Sayed Rased Turzo

Personal information
- Full name: Sayed Rased Turzo
- Date of birth: 30 September 1990 (age 35)
- Place of birth: Khilgaon, Dhaka, Bangladesh
- Position: Striker

Youth career
- 2004: Pragati Sangsad
- 2008: Mohammedan SC

Senior career*
- Years: Team / Apps / (Gls)
- 2006–2007: Matuail Udayan Sangha
- 2007–2008: Victoria SC
- 2009–2013: Arambagh KS
- 2013–2014: Feni SC
- 2015–2016: Rahmatganj MFS
- 2017–2018: Sheikh Russel KC / 3 / (0)
- 2019: T&T Club Motijheel

International career^{‡}
- 2016: Bangladesh / 1 / (0)

= Sayed Rased Turzo =

Bangladeshi footballer

Sayed Rased Turzo (born 30 September 1990) is a retired Bangladeshi professional footballer.
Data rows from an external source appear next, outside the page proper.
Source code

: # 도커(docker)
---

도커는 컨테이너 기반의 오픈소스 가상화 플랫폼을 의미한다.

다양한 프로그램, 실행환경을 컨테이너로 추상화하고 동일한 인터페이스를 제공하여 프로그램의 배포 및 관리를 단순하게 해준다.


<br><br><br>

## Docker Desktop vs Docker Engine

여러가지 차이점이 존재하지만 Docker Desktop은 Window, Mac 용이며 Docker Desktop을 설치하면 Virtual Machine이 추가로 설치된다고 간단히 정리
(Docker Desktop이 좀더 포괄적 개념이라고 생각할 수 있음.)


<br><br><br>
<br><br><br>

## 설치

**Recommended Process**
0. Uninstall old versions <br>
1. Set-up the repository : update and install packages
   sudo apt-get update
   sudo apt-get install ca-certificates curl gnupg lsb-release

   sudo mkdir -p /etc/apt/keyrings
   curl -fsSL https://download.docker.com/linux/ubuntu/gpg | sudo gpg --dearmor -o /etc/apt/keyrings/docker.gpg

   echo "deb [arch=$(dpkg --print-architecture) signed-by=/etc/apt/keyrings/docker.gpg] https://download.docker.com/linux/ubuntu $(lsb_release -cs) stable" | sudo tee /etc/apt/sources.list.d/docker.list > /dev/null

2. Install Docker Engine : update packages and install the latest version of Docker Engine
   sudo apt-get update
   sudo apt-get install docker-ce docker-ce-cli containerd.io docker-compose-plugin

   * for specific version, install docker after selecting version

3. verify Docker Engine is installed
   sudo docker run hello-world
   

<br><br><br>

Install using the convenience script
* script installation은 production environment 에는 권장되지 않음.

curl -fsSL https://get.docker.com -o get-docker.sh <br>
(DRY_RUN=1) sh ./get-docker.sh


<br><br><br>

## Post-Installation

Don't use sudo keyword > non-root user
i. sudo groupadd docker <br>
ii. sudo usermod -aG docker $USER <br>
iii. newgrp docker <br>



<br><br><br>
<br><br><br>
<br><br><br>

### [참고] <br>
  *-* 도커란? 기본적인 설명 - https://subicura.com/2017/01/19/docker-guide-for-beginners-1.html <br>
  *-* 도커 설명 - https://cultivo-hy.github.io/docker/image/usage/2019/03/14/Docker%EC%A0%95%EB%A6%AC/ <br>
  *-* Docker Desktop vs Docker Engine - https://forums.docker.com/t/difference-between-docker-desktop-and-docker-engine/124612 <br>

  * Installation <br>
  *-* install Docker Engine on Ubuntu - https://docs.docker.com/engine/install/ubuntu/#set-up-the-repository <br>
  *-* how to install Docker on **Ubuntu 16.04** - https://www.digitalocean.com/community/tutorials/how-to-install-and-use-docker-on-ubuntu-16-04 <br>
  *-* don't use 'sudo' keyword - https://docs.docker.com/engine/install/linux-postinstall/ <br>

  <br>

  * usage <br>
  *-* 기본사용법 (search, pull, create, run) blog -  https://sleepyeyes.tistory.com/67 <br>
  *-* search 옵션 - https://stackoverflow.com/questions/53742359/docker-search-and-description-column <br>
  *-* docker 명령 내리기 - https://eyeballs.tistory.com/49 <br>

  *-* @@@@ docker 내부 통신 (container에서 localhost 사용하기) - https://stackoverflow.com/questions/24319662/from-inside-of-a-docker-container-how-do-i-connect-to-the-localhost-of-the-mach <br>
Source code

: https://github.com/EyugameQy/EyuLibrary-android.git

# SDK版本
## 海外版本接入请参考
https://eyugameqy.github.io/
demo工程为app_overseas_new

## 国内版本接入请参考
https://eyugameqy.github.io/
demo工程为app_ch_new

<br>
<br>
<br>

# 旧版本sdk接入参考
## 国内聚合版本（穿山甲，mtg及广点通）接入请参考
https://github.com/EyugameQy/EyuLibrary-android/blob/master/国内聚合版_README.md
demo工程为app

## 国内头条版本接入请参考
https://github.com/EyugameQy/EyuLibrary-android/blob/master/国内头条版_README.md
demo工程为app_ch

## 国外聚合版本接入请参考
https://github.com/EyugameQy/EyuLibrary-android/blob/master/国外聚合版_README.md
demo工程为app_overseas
He made one appearance for the Bangladesh national football team in 2016. He also represented Sheikh Russel KC in three matches of the 2017–18 Bangladesh Premier League. He was named in Bangladesh's squad for the 2019 AFC Asian Cup qualification tournament.

==Early career==
Turzo played school level football in Japan, where he lived from 1996 to 2003.

==Personal life==
Turzo's father, Moniruddin Ahmed, is a former national boxer.